▸ ABOUT THIS TASK: Report how many lines of the material below contain the string "oktober", giving the number alone.
### RECORDED DATA ###
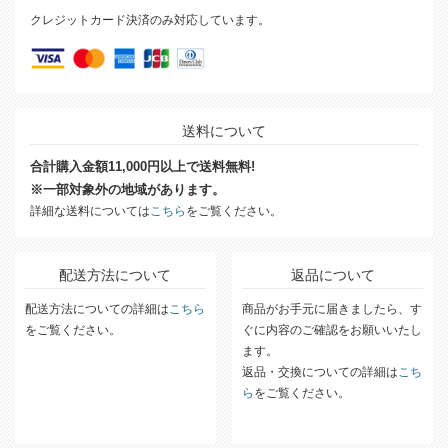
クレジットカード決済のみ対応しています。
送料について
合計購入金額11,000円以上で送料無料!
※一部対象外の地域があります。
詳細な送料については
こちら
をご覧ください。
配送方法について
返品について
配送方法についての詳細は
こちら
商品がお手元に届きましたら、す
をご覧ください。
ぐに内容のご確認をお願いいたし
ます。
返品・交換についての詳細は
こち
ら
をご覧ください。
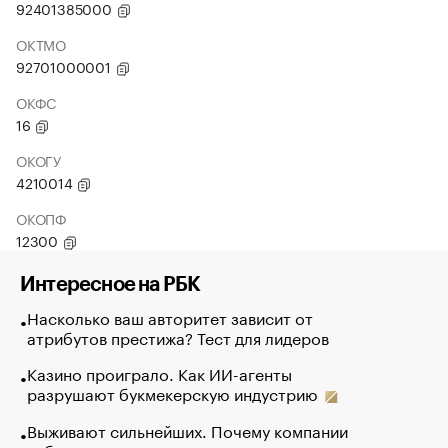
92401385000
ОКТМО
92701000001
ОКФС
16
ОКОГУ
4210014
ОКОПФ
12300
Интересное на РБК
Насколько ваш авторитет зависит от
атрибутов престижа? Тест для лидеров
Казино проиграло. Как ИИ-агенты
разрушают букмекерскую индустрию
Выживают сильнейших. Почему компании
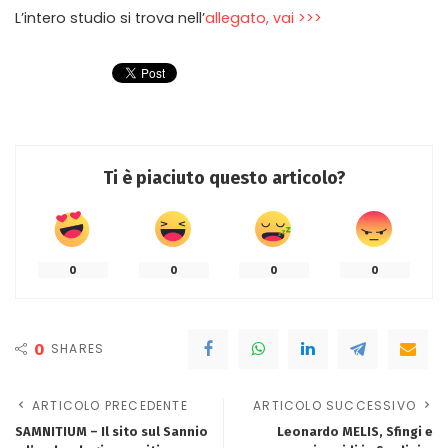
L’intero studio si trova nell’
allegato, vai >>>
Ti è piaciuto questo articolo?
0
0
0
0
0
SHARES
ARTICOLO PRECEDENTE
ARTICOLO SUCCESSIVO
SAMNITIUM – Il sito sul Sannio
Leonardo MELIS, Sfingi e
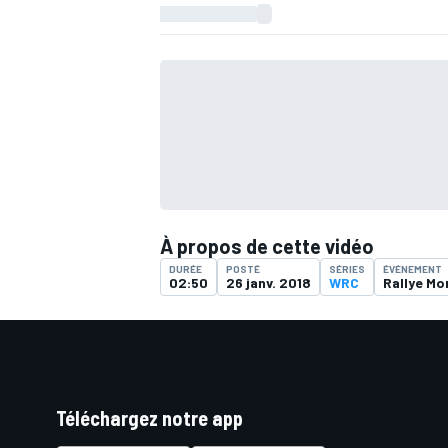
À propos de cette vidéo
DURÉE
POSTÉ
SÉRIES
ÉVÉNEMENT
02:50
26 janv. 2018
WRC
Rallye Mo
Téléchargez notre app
###
### RECORDED DATA ###
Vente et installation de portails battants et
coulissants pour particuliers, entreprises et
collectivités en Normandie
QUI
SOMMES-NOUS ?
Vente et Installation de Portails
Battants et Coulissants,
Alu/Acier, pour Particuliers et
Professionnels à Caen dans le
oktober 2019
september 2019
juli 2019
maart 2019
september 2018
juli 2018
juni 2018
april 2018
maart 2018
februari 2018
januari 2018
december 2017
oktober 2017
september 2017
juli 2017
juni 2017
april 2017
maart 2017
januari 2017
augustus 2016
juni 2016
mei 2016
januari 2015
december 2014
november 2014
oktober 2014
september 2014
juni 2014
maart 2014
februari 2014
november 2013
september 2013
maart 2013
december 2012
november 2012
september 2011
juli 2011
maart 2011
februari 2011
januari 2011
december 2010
###
### RECORDED DATA ###
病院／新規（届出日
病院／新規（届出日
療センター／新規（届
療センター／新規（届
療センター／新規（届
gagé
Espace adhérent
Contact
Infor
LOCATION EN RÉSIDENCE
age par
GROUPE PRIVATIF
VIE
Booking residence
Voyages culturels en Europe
###
▸ SOLUTION: 3